TASK DETAILS:
The lines to transcribe begin with the one containing "dynamic real-time deformability" and end with the last line below; reproduce them exactly, without the pictures.
* Start RECORDS SHOWN *
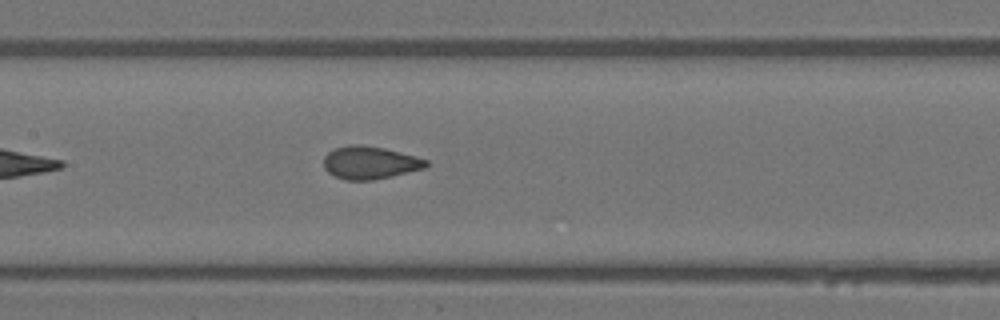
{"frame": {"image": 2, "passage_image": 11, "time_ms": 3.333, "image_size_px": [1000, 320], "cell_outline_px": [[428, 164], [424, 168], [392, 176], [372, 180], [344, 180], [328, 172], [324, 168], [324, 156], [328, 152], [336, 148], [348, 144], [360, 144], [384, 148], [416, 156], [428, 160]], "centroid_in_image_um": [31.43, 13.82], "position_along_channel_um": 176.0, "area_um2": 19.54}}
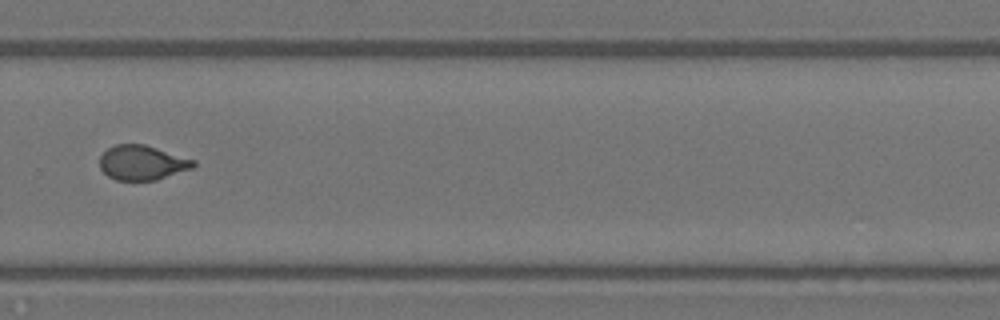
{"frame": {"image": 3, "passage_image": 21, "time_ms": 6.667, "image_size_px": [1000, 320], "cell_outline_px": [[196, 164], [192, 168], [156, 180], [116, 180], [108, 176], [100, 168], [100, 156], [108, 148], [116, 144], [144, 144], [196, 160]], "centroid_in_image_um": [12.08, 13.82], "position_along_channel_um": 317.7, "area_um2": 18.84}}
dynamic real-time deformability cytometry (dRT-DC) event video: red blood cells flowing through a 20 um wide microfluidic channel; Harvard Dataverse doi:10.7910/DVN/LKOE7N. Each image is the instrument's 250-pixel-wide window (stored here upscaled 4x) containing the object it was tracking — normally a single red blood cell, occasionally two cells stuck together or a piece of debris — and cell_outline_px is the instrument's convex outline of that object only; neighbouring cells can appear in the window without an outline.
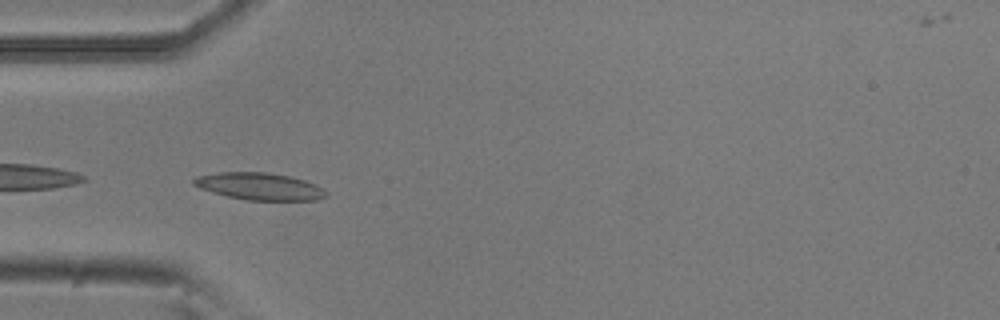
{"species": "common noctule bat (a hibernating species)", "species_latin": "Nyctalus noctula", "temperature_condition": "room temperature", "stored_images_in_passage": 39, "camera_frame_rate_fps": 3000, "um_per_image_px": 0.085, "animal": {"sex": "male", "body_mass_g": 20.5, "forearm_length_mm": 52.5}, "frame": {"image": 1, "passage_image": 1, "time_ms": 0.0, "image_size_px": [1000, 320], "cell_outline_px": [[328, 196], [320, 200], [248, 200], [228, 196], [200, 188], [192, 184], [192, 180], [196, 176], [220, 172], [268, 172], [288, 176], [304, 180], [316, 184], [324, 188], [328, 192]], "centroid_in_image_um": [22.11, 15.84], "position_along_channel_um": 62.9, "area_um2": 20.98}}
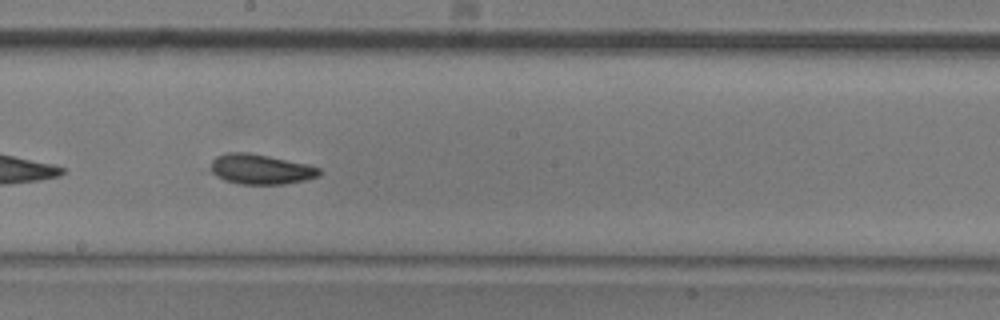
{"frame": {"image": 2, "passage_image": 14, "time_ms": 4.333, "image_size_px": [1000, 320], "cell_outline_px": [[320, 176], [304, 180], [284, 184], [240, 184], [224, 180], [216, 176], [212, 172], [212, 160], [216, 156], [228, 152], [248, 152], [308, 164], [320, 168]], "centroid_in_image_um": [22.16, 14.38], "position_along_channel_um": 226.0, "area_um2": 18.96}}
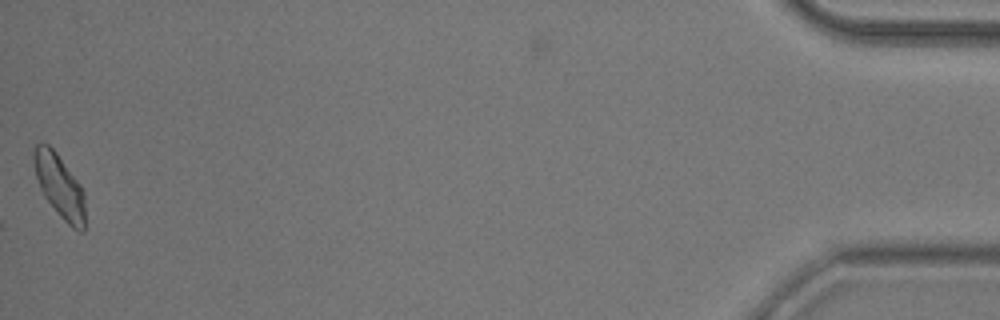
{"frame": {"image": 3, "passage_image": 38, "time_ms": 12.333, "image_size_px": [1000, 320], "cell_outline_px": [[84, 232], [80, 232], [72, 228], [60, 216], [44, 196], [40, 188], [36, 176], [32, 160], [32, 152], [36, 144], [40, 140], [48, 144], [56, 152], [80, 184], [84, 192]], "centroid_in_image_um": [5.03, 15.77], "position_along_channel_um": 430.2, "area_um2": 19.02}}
* End RECORDS SHOWN *
RESULT OF THIS TASK:
dynamic real-time deformability cytometry (dRT-DC) event video: red blood cells flowing through a 20 um wide microfluidic channel; Harvard Dataverse doi:10.7910/DVN/LKOE7N. Each image is the instrument's 250-pixel-wide window (stored here upscaled 4x) containing the object it was tracking — normally a single red blood cell, occasionally two cells stuck together or a piece of debris — and cell_outline_px is the instrument's convex outline of that object only; neighbouring cells can appear in the window without an outline.
{"species": "common noctule bat (a hibernating species)", "species_latin": "Nyctalus noctula", "temperature_condition": "room temperature", "stored_images_in_passage": 39, "camera_frame_rate_fps": 3000, "um_per_image_px": 0.085, "animal": {"sex": "male", "body_mass_g": 20.5, "forearm_length_mm": 52.5}, "frame": {"image": 1, "passage_image": 1, "time_ms": 0.0, "image_size_px": [1000, 320], "cell_outline_px": [[328, 196], [320, 200], [248, 200], [228, 196], [200, 188], [192, 184], [192, 180], [196, 176], [220, 172], [268, 172], [288, 176], [304, 180], [316, 184], [324, 188], [328, 192]], "centroid_in_image_um": [22.11, 15.84], "position_along_channel_um": 62.9, "area_um2": 20.98}}
{"frame": {"image": 2, "passage_image": 14, "time_ms": 4.333, "image_size_px": [1000, 320], "cell_outline_px": [[320, 176], [304, 180], [284, 184], [240, 184], [224, 180], [216, 176], [212, 172], [212, 160], [216, 156], [228, 152], [248, 152], [308, 164], [320, 168]], "centroid_in_image_um": [22.16, 14.38], "position_along_channel_um": 226.0, "area_um2": 18.96}}
{"frame": {"image": 3, "passage_image": 38, "time_ms": 12.333, "image_size_px": [1000, 320], "cell_outline_px": [[84, 232], [80, 232], [72, 228], [60, 216], [44, 196], [40, 188], [36, 176], [32, 160], [32, 152], [36, 144], [40, 140], [48, 144], [56, 152], [80, 184], [84, 192]], "centroid_in_image_um": [5.03, 15.77], "position_along_channel_um": 430.2, "area_um2": 19.02}}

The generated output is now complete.